### Document section
--
For example vertex 1 has edges: (1, 2), (1, 3), (1, 4), then its input
cell has the following representation: (3, 1, 2, 3, 4). Cell length
vary
dependent on the cell's degree, or the number of edges which is
incident on the cell.

Here is new full algorithm to get minimum vertex cover:
1. Count = 0.
2. If input cell is empty, algorithm ends, otherwise
Sort the input cell serials based on count in increasing order.
3. for all vertexes with edge count = 1, do following:
a. Set original starting vertex;
b. Count++;
c. Print out its edge ending vertex #; (only one)
d. Delete its input cell;
e. In the edge ending vertex cell, do the followings:
a. delete the original starting vertex in edge ending
vertexes area;
b. edge count is decreased by 1;
c. if edge count = 1, set current ending vertex as new
original starting vertex and go to b.
--
### Extracted data
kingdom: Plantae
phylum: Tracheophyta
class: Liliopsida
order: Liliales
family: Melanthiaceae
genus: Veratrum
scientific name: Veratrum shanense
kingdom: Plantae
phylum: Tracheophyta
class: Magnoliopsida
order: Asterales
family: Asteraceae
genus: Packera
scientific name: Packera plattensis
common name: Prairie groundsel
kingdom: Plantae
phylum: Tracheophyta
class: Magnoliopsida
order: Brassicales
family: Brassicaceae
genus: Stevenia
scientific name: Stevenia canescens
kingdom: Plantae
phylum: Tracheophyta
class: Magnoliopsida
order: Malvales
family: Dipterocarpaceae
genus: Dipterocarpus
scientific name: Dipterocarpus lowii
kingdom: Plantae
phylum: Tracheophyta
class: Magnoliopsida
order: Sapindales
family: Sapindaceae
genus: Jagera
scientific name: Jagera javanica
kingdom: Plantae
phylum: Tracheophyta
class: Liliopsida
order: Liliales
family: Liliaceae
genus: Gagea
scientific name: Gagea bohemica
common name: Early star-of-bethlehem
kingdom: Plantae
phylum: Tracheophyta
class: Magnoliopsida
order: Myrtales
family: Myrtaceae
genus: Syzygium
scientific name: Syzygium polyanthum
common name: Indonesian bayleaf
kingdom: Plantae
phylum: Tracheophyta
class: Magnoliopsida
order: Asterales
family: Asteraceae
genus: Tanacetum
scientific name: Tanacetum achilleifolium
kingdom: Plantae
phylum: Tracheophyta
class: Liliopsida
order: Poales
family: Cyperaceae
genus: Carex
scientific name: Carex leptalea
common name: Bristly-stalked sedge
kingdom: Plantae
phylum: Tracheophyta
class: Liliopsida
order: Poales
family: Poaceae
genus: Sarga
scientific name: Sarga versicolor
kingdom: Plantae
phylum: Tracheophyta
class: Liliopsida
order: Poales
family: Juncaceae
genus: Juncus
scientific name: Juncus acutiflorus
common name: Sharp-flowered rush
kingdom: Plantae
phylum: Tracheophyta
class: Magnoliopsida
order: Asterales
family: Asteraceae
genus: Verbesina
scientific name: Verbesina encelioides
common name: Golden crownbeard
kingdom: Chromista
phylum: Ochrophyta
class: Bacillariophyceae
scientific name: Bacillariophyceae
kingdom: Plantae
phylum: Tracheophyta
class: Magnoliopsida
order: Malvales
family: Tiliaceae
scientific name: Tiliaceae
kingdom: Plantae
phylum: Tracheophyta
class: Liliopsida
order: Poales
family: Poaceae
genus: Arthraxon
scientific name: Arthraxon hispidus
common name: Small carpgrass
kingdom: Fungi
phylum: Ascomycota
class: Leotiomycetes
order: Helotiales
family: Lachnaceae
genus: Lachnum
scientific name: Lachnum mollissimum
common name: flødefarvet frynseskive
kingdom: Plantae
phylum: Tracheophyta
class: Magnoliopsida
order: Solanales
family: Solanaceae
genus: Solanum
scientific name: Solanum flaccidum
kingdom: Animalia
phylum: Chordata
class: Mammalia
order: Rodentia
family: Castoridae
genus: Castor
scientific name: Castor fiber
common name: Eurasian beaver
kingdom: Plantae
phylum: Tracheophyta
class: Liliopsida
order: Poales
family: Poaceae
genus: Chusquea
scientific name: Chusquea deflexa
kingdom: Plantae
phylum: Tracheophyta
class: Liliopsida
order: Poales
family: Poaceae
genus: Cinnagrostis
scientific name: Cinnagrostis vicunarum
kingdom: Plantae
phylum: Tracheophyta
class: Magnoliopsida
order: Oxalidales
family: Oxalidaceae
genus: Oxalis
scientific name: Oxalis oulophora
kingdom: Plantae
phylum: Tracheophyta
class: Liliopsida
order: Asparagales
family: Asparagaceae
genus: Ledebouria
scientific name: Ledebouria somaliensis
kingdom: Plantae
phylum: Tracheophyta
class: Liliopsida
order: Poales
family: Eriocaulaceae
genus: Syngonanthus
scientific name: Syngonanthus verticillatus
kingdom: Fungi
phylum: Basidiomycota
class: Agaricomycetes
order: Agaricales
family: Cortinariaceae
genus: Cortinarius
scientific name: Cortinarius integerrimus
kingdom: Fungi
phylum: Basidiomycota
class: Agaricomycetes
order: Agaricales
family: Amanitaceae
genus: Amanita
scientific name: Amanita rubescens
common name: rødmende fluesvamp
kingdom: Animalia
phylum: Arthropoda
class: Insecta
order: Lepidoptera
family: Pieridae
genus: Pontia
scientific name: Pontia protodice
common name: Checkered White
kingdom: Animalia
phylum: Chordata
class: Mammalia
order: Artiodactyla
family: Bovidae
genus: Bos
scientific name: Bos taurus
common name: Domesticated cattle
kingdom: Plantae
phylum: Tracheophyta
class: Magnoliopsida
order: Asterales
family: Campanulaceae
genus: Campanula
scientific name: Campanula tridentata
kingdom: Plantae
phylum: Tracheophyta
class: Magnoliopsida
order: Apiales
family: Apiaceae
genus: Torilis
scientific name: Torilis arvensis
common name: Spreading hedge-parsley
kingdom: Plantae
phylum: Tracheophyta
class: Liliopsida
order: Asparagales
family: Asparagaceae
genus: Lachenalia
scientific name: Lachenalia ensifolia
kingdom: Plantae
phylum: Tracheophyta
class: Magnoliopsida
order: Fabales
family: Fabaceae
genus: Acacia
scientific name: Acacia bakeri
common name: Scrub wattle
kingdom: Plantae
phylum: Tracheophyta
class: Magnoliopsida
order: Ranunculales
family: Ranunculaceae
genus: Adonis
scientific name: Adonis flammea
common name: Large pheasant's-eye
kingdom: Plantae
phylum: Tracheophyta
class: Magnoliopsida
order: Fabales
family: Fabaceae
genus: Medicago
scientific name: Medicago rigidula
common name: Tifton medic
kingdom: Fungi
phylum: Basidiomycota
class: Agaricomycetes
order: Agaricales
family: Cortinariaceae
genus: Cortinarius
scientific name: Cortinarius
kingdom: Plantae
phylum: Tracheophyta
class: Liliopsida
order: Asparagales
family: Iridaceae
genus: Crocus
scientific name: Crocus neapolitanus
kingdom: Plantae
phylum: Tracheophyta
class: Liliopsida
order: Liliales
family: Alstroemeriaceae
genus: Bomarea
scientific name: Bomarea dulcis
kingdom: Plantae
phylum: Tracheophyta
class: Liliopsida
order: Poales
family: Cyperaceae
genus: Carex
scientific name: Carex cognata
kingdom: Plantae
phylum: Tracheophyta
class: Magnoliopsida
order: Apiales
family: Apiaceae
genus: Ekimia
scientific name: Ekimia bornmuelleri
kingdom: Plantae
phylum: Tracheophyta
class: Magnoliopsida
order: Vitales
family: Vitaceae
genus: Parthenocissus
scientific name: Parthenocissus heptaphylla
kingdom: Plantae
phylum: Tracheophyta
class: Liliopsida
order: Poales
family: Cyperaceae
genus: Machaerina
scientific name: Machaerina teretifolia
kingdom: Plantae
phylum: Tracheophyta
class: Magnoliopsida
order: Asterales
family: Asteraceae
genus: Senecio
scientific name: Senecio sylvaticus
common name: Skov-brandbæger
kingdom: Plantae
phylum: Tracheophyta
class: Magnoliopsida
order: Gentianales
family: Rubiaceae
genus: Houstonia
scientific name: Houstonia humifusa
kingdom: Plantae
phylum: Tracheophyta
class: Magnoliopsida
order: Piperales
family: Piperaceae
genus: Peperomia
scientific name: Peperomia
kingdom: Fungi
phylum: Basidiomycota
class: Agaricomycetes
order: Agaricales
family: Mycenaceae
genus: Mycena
--
### Work required
From the post on minimum vertex cover, reproduce word for word the part starting with "2. If input" and going on through "and go to b.".

### Solved problem
2. If input cell is empty, algorithm ends, otherwise
Sort the input cell serials based on count in increasing order.
3. for all vertexes with edge count = 1, do following:
a. Set original starting vertex;
b. Count++;
c. Print out its edge ending vertex #; (only one)
d. Delete its input cell;
e. In the edge ending vertex cell, do the followings:
a. delete the original starting vertex in edge ending
vertexes area;
b. edge count is decreased by 1;
c. if edge count = 1, set current ending vertex as new
original starting vertex and go to b.